- Born: Jeddah, Saudi Arabia
- Occupations: Comedian; rapper; model;

= Amy Roko =

Amy Roko (إيمي روكو; born 1992/1993) is a Saudi comedian, rapper, and model.

== Early life and education ==
Roko was born in Jeddah, but was raised in Riyadh. She is the eldest of five siblings and has credited her sense of humor to her parents. She earned a degree in medical sciences.

== Career ==

=== Online presence ===
Roko first gained traction online in 2014, when she began posting videos on Vine, and later on Instagram. She later moved to TikTok. In 2016 she began making money through her accounts via brand deals, and by 2018, she was making enough money through social media that she quit her hospital job. By May 2019 she had accumulated 1.3 million Instagram followers.

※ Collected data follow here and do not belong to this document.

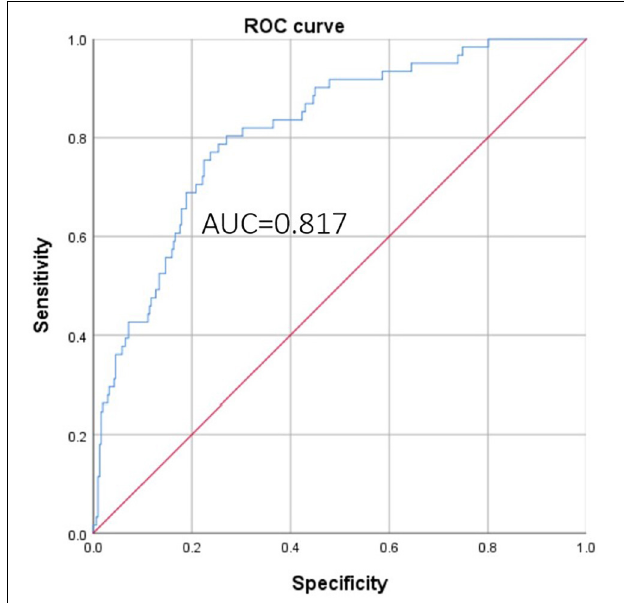
FIGURE 3 | ROC curve of the model for predicting massive bleeding.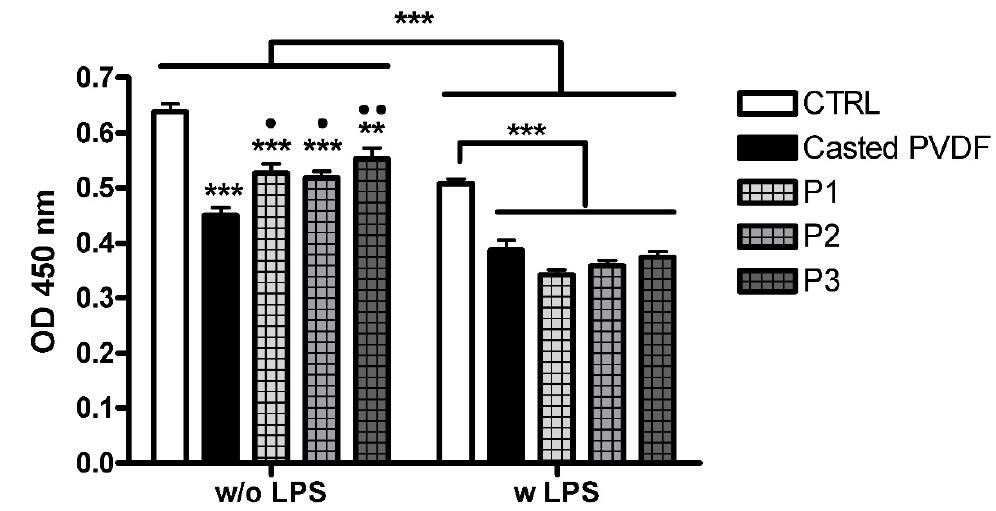
Figure 6. Effect of PVDF scaffolds on metabolic activity in LPS-activated and inactivated THP-1-differentiated macrophages cells. Cells cultured on glass coverslip and treated with cell assay medium served as negative controls (CTRL). Data are shown as mean ± standard deviation values of triplicates in each group. *** p < 0.001, ** p < 0.01 vs. CTRL, •• p < 0.01, • p < 0.05 vs. Casted surfaces .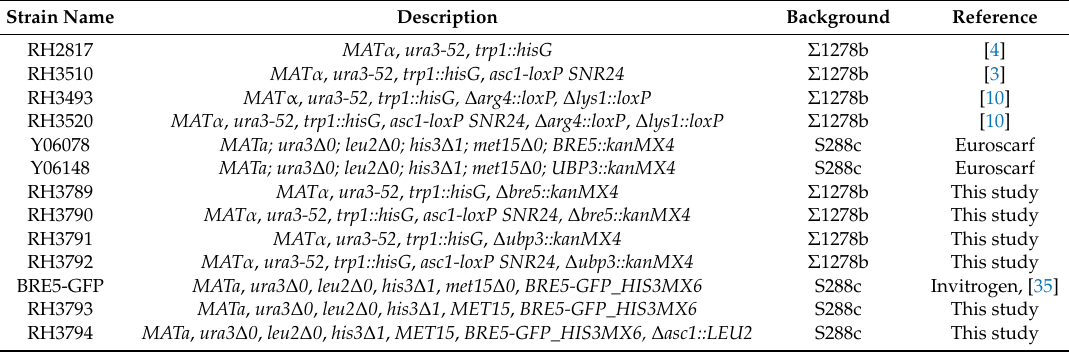
Table 2. Saccharomyces cerevisiae strains used in this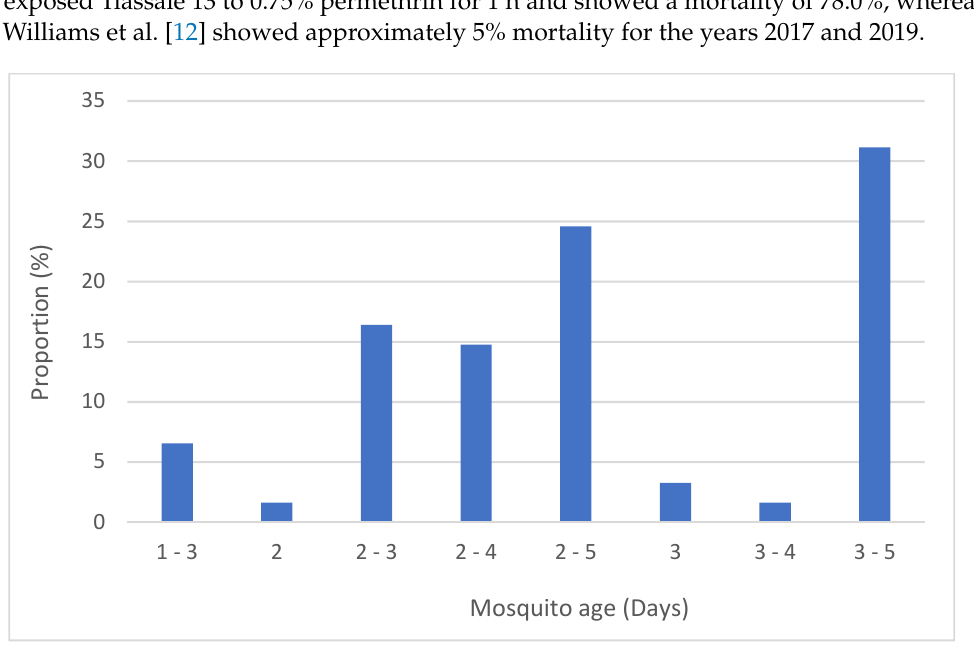
Figure 5. The age of mosquitoes tested for publications reviewed.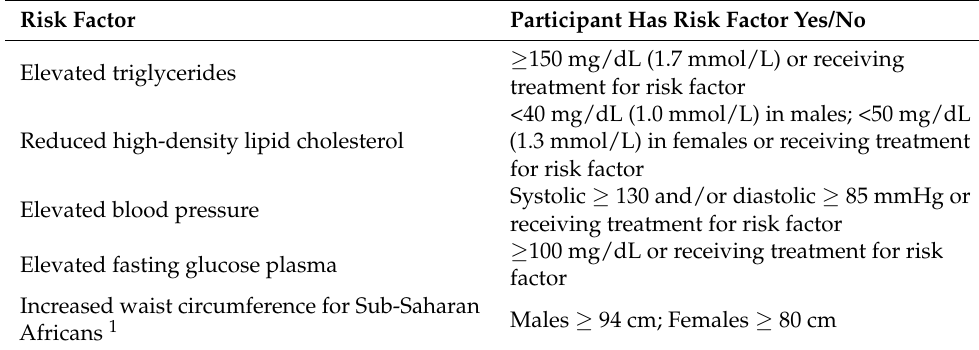
≥ 150 mg/dL (1.7 mmol/L) or receiving treatment for risk factor for risk factor Systolic ≥ 130 and/or diastolic ≥ 85 mmHg or receiving treatment for risk factor ≥ 100 mg/dL or receiving treatment for risk factor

Roko has been a brand ambassador for New Balance and, from 2025, Maheerah.

=== Television ===
In 2022, Roko was involved in the Warner Bros reality show Dare to Take Risks. Roko was briefly involved with season two of Netflix's Dubai Bling.

=== Music career ===
Roko being rapping in 2020, and posted some of her music on her YouTube channel. She was featured in Benefit Cosmetics' debut music video, "GirlGang!".

Roko released her first single, "Seebee", in 2022. She is the Creative Director of Insomnia Records.

== Awards ==

- BBC 100 Women, 2016
- Middle Eastern Social Media Star (nominee), People's Choice Awards 2022

== Personal life ==
Roko has worn hijab since age 11, and been a niqabi since her early 20s. She has not revealed her legal name online.

Roko has been critical of the Saudi government's restrictions on women, including the ban on women drivers, which was lifted in 2018.